Awareness of HBV and HCV tends to be especially low among younger providers [51, 52]. Thus, efforts to improve patient adherence to testing should target not only patients but also medical trainees, with emphasis on the importance of obtaining relevant patient histories and with instruction on identifying HBV and HCV risk factors in patients, including sociodemographic factors. Providers should be encouraged to periodically review peer-reviewed investigations on the etiology and risk factors of liver diseases to better understand and provide optimal preventative care.

Strengths and Limitations

This study has several strengths and limitations. This study overlapped with the onset of the coronavirus disease 2019 (COVID-19) pandemic. We were able to continue with our research through the use of digital platforms, such as Zoom and teleservices. However, we cannot disentangle our analysis from the impact of the COVID-19 pandemic. Strict stay-at-home orders resulted in significant decreasing trends in the total number of liver clinic visits overall (p-trend = 0.038) [55]. Hepatoma surveillance and diagnostic abdominal imaging fell dramatically. These decreases could have impacted our data. The impacts likely would have been small, however, given that our outcomes are consistent with similar studies conducted before COVID-19. Our study may suffer from sampling/response bias, as we do not have a random sample and our participants are slightly biased by gender, as is frequent in other studies [56]. Additionally, our participants were concentrated in the greater Philadelphia metropolitan area and the New York City area, limiting our ability to generalize and extrapolate our findings to racial/ethnic groups across the U.S. Nonetheless, the findings of similar studies support our results [15, 16, 41, 46, 54]. We cannot make causal interpretations and only report associations, as we used a baseline survey.
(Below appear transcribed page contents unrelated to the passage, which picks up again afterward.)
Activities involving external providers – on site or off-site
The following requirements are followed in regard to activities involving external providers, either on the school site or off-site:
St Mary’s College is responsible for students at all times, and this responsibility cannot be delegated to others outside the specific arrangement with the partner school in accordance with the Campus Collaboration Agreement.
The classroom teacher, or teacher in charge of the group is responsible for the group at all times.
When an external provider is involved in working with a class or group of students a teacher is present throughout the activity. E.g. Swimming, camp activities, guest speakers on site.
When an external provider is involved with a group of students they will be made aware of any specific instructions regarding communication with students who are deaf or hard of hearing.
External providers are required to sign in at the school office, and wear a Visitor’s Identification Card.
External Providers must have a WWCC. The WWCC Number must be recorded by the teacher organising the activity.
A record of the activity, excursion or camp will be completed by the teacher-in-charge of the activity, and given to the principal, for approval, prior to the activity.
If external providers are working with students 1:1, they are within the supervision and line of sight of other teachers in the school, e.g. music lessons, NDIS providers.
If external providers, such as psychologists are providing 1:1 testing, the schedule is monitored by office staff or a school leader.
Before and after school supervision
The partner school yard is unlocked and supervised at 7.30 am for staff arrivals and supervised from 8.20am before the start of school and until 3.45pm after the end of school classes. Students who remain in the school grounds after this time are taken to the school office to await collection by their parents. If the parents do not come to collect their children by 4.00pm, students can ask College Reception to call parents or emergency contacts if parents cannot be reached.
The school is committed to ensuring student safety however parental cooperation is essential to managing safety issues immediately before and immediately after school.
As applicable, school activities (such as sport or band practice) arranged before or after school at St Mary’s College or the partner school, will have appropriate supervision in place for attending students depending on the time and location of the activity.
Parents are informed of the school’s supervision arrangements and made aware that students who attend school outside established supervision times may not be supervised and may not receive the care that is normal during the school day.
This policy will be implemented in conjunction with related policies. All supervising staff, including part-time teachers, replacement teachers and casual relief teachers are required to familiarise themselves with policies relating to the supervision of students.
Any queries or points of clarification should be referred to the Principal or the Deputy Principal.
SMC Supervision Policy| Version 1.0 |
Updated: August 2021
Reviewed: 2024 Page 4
Although some findings in our study may have been due to chance, we have a moderate sample size, giving us power to find statistically significant results. Additionally, we recruited more than 550 participants, despite the COVID-19 pandemic, due to our strong COC and historic partnership with local CBOs. Nevertheless, our study population is unlikely to represent all HAs, HA whites, AAs, and APAs and their probability of HBV and HCV screening.

Conclusion

The burden of liver cancer in the U.S. is unevenly distributed by gender, age, and race/ethnicity. We found that HA and AA adults were less likely to have a physician recommend HBV or HCV screening tests and were less likely to undergo testing for HBV and HCV, despite having the highest prevalence of HCC and HCV, respectively. APAs were most likely to have a physician recommend screening tests for HBV and had the highest follow-through. This shows that APAs have some awareness of the severity of HBV and the associated risk of liver cancer. However, there remains a significant need for targeted, culturally sensitive education on liver cancer risks and preventative measures, including screening blood tests and antiviral treatment for chronic HBV infection.